Eventually we got to Mandi and Ramesh let us off at the hospital. It’s not much to see really and I didn’t think to take pictures there until we were in the lab itself and then it was to take photos of two of the lab employees who were wearing handknit sweaters. But this isn’t a sweater blog today so we’ll see those another time. Mostly, it was the view and the open sky that I wanted to share. I hadn’t realized just how much I needed a change of environment or to just go somewhere, anywhere different. We had lunch and then went for coffee on one of the squares and it was such a treat just to see people I don’t know and shops selling things that weren’t the same thing I see every day.

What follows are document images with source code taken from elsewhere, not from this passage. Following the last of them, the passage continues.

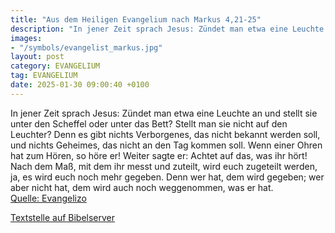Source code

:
 ```yaml
---
title: "Aus dem Heiligen Evangelium nach Markus 4,21-25"
description: "In jener Zeit sprach Jesus: Zündet man etwa eine Leuchte an und stellt sie unter den Scheffel oder unter das Bett? Stellt man sie nicht auf den Leuchter? Denn es gibt nichts Verborgenes, das nicht bekannt werden soll, und nichts Geheimes, das nicht an den Tag kommen soll. Wenn ei...."
images:
- "/symbols/evangelist_markus.jpg"
layout: post
category: EVANGELIUM
tag: EVANGELIUM
date: 2025-01-30 09:00:40 +0100
---
```

In jener Zeit sprach Jesus: Zündet man etwa eine Leuchte an und stellt sie unter den Scheffel oder unter das Bett? Stellt man sie nicht auf den Leuchter?
Denn es gibt nichts Verborgenes, das nicht bekannt werden soll, und nichts Geheimes, das nicht an den Tag kommen soll.
Wenn einer Ohren hat zum Hören, so höre er!
Weiter sagte er: Achtet auf das, was ihr hört! Nach dem Maß, mit dem ihr messt und zuteilt, wird euch zugeteilt werden, ja, es wird euch noch mehr gegeben.<!--more-->
Denn wer hat, dem wird gegeben; wer aber nicht hat, dem wird auch noch weggenommen, was er hat.<br>
[Quelle: Evangelizo](https://evangeliumtagfuertag.org/DE/gospel)

[Textstelle auf Bibelserver](https://www.bibleserver.com/EU/Markus4,21-25)
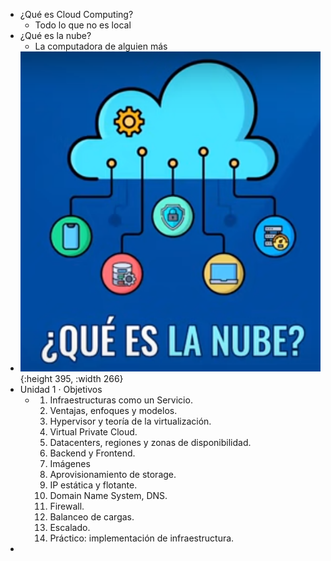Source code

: - ¿Qué es Cloud Computing?
	- Todo lo que no es local
- ¿Qué es la nube?
	- La computadora de alguien más
- ![image.png](../assets/image_1709227516100_0.png){:height 395, :width 266}
- Unidad 1 · Objetivos
	- 1. Infraestructuras como un Servicio.
	  2. Ventajas, enfoques y modelos.
	  3. Hypervisor y teoría de la virtualización.
	  4. Virtual Private Cloud.
	  5. Datacenters, regiones y zonas de
	  disponibilidad.
	  6. Backend y Frontend.
	  7. Imágenes
	  8. Aprovisionamiento de storage.
	  9. IP estática y flotante.
	  10. Domain Name System, DNS.
	  11. Firewall.
	  12. Balanceo de cargas.
	  13. Escalado.
	  14. Práctico: implementación de infraestructura.
-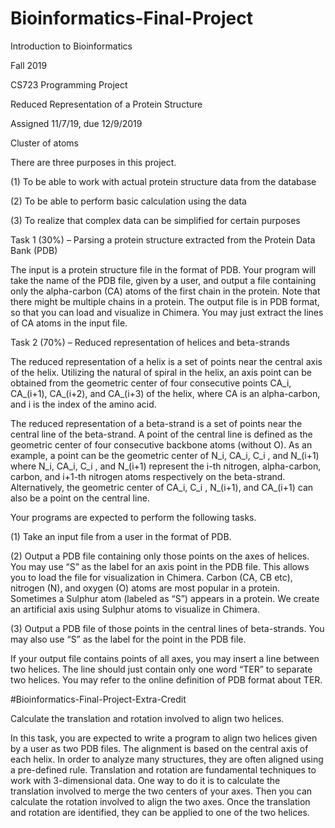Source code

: # Bioinformatics-Final-Project

Introduction to Bioinformatics

Fall 2019

CS723 Programming Project 

Reduced Representation of a Protein Structure

Assigned 11/7/19, due 12/9/2019

Cluster of atoms

There are three purposes in this project.

(1) To be able to work with actual protein structure data from the database

(2) To be able to perform basic calculation using the data

(3) To realize that complex data can be simplified for certain purposes

Task 1 (30%) – Parsing a protein structure extracted from the Protein Data Bank (PDB)

The input is a protein structure file in the format of PDB. Your program will take the name of the PDB file, given by a user, and output a file containing only the alpha-carbon (CA) atoms of the first chain in the protein. Note that there might be multiple chains in a protein. The output file is in PDB format, so that you can load and visualize in Chimera. You may just extract the lines of CA atoms in the input file.

Task 2 (70%) – Reduced representation of helices and beta-strands 

The reduced representation of a helix is a set of points near the central axis of the helix. Utilizing the natural of spiral in the helix, an axis point can be obtained from the geometric center of four consecutive points CA_i, CA_(i+1), CA_(i+2), and CA_(i+3) of the helix, where CA is an alpha-carbon, and i is the index of the amino acid. 

The reduced representation of a beta-strand is a set of points near the central line of the beta-strand. A point of the central line is defined as the geometric center of four consecutive backbone atoms (without O). As an example, a point can be the geometric center of N_i, CA_i, C_i , and N_(i+1) where N_i, CA_i, C_i , and N_(i+1) represent the i-th nitrogen, alpha-carbon, carbon, and i+1-th nitrogen atoms respectively on the beta-strand.  Alternatively, the geometric center of CA_i, C_i , N_(i+1), and CA_(i+1) can also be a point on the central line. 

Your programs are expected to perform the following tasks.

(1) Take an input file from a user in the format of PDB. 

(2) Output a PDB file containing only those points on the axes of helices. You may use “S” as the label for an axis point in the PDB file. This allows you to load the file for visualization in Chimera. Carbon (CA, CB etc), nitrogen (N), and oxygen (O) atoms are most popular in a protein. Sometimes a Sulphur atom (labeled as “S”) appears in a protein. We create an artificial axis using Sulphur atoms to visualize in Chimera. 

(3) Output a PDB file of those points in the central lines of beta-strands. You may also use “S” as the label for the point in the PDB file.

If your output file contains points of all axes, you may insert a line between two helices. The line should just contain only one word “TER” to separate two helices. You may refer to the online definition of PDB format about TER. 


#Bioinformatics-Final-Project-Extra-Credit

Calculate the translation and rotation involved to align two helices.

In this task, you are expected to write a program to align two helices given by a user as two PDB files. The alignment is based on the central axis of each helix. In order to analyze many structures, they are often aligned using a pre-defined rule. Translation and rotation are fundamental techniques to work with 3-dimensional data. One way to do it is to calculate the translation involved to merge the two centers of your axes. Then you can calculate the rotation involved to align the two axes. Once the translation and rotation are identified, they can be applied to one of the two helices.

I need to do this more often! Of course, by the time I got home, I was exhausted and went right to bed, but my mood and enthusiasm have been great ever since. And, hopefully, we’ll get some information from the lab tests that will solve the health puzzles and actually enable me to get out and about on a regular basis. Just the sweater-watching along was worth the trip and there is so much more to see and do and explore around here while the weather is good. Oh, I guess I should comment that, for me, “good” weather means cold weather, somewhere around 60 degrees F is ideal. Once we hit spring here in Himachal and the temps rise, it’ll be too hot for this gal. Fortunately, that’s the time we’ll be heading towards the U.S. for our annual visit. I’m looking forward to that as well. I have some very very special little people waiting for me there!